The trial judge instructed jurors before their deliberation on the three charges in the indictment – malice murder, felony murder, and possession of a weapon during commission of a crime. At Owens’ request, the judge also instructed them on the law of voluntary manslaughter, which is a lesser offense of both malice murder and felony murder. In June 1998, the jury found Owens guilty of felony murder, voluntary manslaughter, and the firearm count. She was sentenced to life in prison for the murder, plus five years for the firearm count. Owens filed a motion for new trial in June 1998. The hearing on that motion was not held until July 2006 – more than eight years later. In August 2006, the trial court denied the motion for new trial. Owens filed an appeal, but the trial court clerk did not send the record in the case to the state Supreme Court until June 2017.

In her appeal, Owens argued – and the State concedes – that in light of the jury’s finding that she was guilty of voluntary manslaughter, the trial court should have vacated the jury’s guilty verdict on the felony murder charged. “The parties are correct,” today’s opinion says. “Accordingly, we vacate Appellant’s conviction and sentence for felony murder and remand this case to the trial court to promptly resentence her for voluntary manslaughter instead of felony murder.”

She also argued that her trial attorney rendered “ineffective assistance of counsel” for failing to call four witnesses who could have testified about her husband’s violence over the years, and for failing to offer photographs into evidence from her hospital visits that showed the injuries she had sustained at his hands. However, the high court has rejected that claim, finding

she failed to meet the burden of proving ineffective assistance under the standard set in the U.S. Supreme Court’s 1984 decision in Strickland v. Washington.

Nevertheless, the Georgia Supreme Court has found unacceptable the “extensive and largely unexplained delays between Appellant’s sentencing in June 1998 and her appeal arriving at this Court 19 years later, in July 2017.” The Court notes in its opinion that the maximum sentence for voluntary manslaughter is 20 years in prison, and there is no mandatory minimum prison sentence for that crime. Therefore, even with the consecutive five-year sentence Owens received on the firearm count, “on remand the trial court would be entitled to impose a sentence many years shorter than the time she has already spent in prison. Indeed, had the parties identified and agreed on the court’s obvious sentencing error not on appeal but at the motion for new trial stage, the court might well have corrected the error then, rather than having to do so more than 11 years later.”

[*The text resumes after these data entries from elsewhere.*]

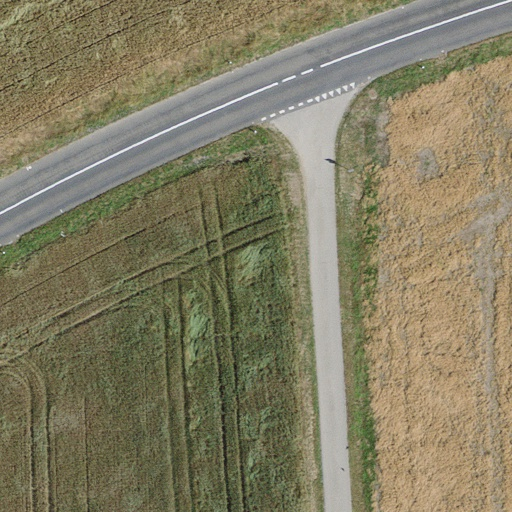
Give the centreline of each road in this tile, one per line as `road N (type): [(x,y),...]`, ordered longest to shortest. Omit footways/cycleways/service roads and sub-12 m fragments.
road 1 (tertiary): [(0,229),(230,109),(511,2)]
road 2 (track): [(341,511),(315,73)]
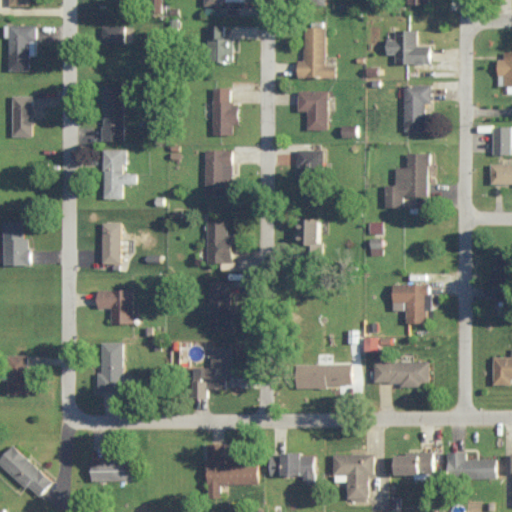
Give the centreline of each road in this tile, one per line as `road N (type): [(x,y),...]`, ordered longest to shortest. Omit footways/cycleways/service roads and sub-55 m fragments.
road 1 (residential): [(78,416),(511,414)]
road 2 (residential): [(78,416),(68,395),(64,0)]
road 3 (residential): [(274,417),(271,0)]
road 4 (residential): [(475,415),(476,0)]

The opinion goes on to recount other cases in which there have been inordinate delays. In one, the Court noted in 2012 that, “This Court is unfortunately seeing such extraordinary post-conviction, pre-appeal delays with greater frequency,” and it issued an admonition, reiterating that it is the duty of all those in the criminal justice system “to ensure that the appropriate post-conviction motions are filed, litigated, and decided without unnecessary delay.”

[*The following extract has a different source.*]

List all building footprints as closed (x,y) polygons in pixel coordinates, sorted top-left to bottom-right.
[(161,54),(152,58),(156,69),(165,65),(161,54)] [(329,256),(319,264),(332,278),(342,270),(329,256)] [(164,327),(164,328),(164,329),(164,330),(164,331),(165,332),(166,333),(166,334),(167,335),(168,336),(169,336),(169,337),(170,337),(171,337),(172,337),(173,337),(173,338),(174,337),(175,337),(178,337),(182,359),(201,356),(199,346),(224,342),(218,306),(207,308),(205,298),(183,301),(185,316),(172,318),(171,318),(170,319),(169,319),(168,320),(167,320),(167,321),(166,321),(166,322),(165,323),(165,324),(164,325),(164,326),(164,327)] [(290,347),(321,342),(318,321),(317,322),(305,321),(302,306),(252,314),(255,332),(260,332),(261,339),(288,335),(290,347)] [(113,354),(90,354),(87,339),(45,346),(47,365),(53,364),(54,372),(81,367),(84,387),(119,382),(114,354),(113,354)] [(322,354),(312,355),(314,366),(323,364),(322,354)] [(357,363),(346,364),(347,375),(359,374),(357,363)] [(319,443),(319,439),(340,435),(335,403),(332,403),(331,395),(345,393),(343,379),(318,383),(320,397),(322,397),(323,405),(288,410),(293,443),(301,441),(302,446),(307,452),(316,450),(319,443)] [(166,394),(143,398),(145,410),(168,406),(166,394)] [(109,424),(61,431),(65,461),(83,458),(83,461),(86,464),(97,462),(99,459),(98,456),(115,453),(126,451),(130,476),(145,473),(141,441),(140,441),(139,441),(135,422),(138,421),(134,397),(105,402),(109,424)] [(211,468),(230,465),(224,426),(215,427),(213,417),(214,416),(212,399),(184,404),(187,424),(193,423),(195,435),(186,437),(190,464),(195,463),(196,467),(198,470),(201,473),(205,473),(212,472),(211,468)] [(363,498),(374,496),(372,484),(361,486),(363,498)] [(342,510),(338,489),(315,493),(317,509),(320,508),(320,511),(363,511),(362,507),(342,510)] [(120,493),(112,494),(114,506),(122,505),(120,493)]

After repeating the admonishment in many other cases in the past six years, with today’s opinion, “this Court now moves from request to direction.”

“No later than September 17, 2018, the Council of Superior Court Judges of Georgia shall submit to this Court for approval a proposed Uniform Rule of Superior Court designed to address this problem,” today’s opinion says. The opinion instructs the Council to consult with a number of organizations that represent prosecutors, criminal defense lawyers, and court clerks in constructing the rule. To ensure that all those involved in the criminal justice system “understand this Court’s concern about this problem,” the Georgia Supreme Court will deliver a copy of this opinion to the Council of Superior Court Judges and other organizations “with the expectation that they will promptly provide a copy to each of their members.”

“Some delay is inherent in any legal system, particularly one as busy as Georgia’s,” the opinion concludes. “But we must all work to prevent delays, particularly in the most serious of our criminal cases, that cannot be explained or justified to the parties in those cases, the victims of crimes, and the public we serve.”